[Stored data entries]
[Start of Attachment]

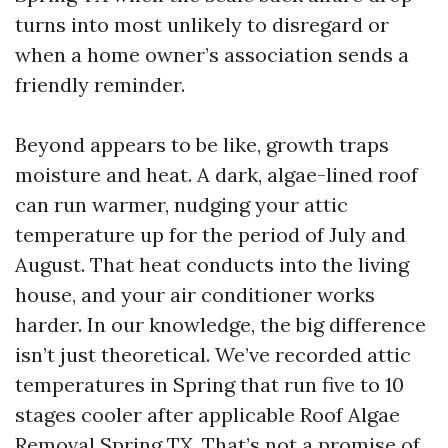
turns into most unlikely to disregard or
when a home owner’s association sends a
friendly reminder.
Beyond appears to be like, growth traps
moisture and heat. A dark, algae-lined roof
can run warmer, nudging your attic
temperature up for the period of July and
August. That heat conducts into the living
house, and your air conditioner works
harder. In our knowledge, the big difference
isn’t just theoretical. We’ve recorded attic
temperatures in Spring that run five to 10
stages cooler after applicable Roof Algae
Removal Spring TX. That’s not a promise of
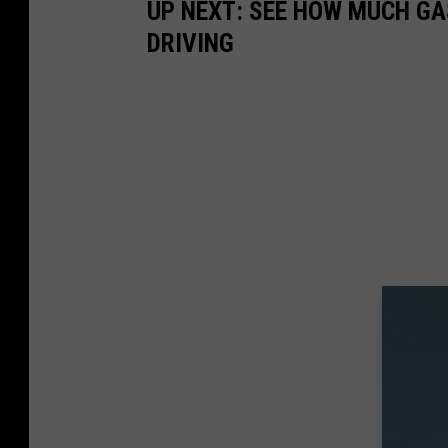
UP NEXT: SEE HOW MUCH GA
DRIVING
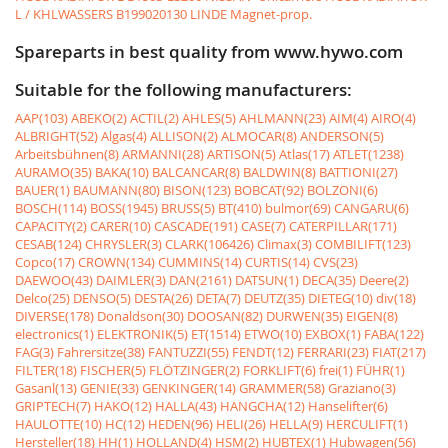
L / KHLWASSERS
B199020130 LINDE Magnet-prop.
Spareparts in best quality from www.hywo.com
Suitable for the following manufacturers:
AAP(103)
ABEKO(2)
ACTIL(2)
AHLES(5)
AHLMANN(23)
AIM(4)
AIRO(4)
ALBRIGHT(52)
Algas(4)
ALLISON(2)
ALMOCAR(8)
ANDERSON(5)
Arbeitsbühnen(8)
ARMANNI(28)
ARTISON(5)
Atlas(17)
ATLET(1238)
AURAMO(35)
BAKA(10)
BALCANCAR(8)
BALDWIN(8)
BATTIONI(27)
BAUER(1)
BAUMANN(80)
BISON(123)
BOBCAT(92)
BOLZONI(6)
BOSCH(114)
BOSS(1945)
BRUSS(5)
BT(410)
bulmor(69)
CANGARU(6)
CAPACITY(2)
CARER(10)
CASCADE(191)
CASE(7)
CATERPILLAR(171)
CESAB(124)
CHRYSLER(3)
CLARK(106426)
Climax(3)
COMBILIFT(123)
Copco(17)
CROWN(134)
CUMMINS(14)
CURTIS(14)
CVS(23)
DAEWOO(43)
DAIMLER(3)
DAN(2161)
DATSUN(1)
DECA(35)
Deere(2)
Delco(25)
DENSO(5)
DESTA(26)
DETA(7)
DEUTZ(35)
DIETEG(10)
div(18)
DIVERSE(178)
Donaldson(30)
DOOSAN(82)
DURWEN(35)
EIGEN(8)
electronics(1)
ELEKTRONIK(5)
ET(1514)
ETWO(10)
EXBOX(1)
FABA(122)
FAG(3)
Fahrersitze(38)
FANTUZZI(55)
FENDT(12)
FERRARI(23)
FIAT(217)
FILTER(18)
FISCHER(5)
FLÖTZINGER(2)
FORKLIFT(6)
frei(1)
FÜHR(1)
Gasanl(13)
GENIE(33)
GENKINGER(14)
GRAMMER(58)
Graziano(3)
GRIPTECH(7)
HAKO(12)
HALLA(43)
HANGCHA(12)
Hanselifter(6)
HAULOTTE(10)
HC(12)
HEDEN(96)
HELI(26)
HELLA(9)
HERCULIFT(1)
Hersteller(18)
HH(1)
HOLLAND(4)
HSM(2)
HUBTEX(1)
Hubwagen(56)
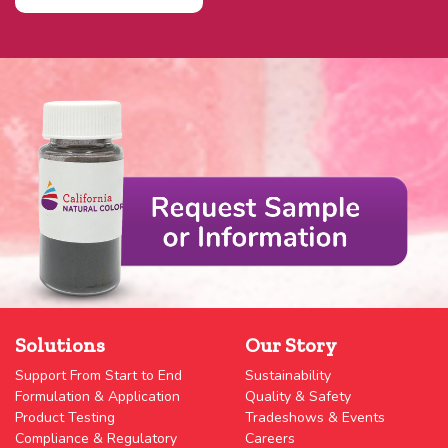
Solutions
Our Story
Support From Start to End
Sustainability
Formulation & Application
Quality & Safety
Product Testing
Tradeshows & Events
Compliance & Regulatory
Careers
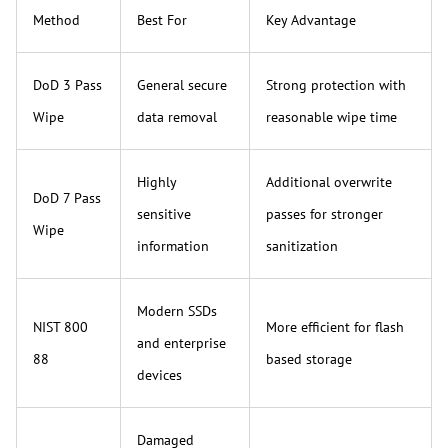
Method
Best For
Key Advantage
DoD 3 Pass
General secure
Strong protection with
Wipe
data removal
reasonable wipe time
Highly
Additional overwrite
DoD 7 Pass
sensitive
passes for stronger
Wipe
information
sanitization
Modern SSDs
NIST 800
More efficient for flash
and enterprise
88
based storage
devices
Damaged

[End of Attachment]

### GOAL OF THE EXERCISE
Using the records, find the number of lines in which the string "your" occurs. Reply with that number alone.

### ANSWER SPACE
2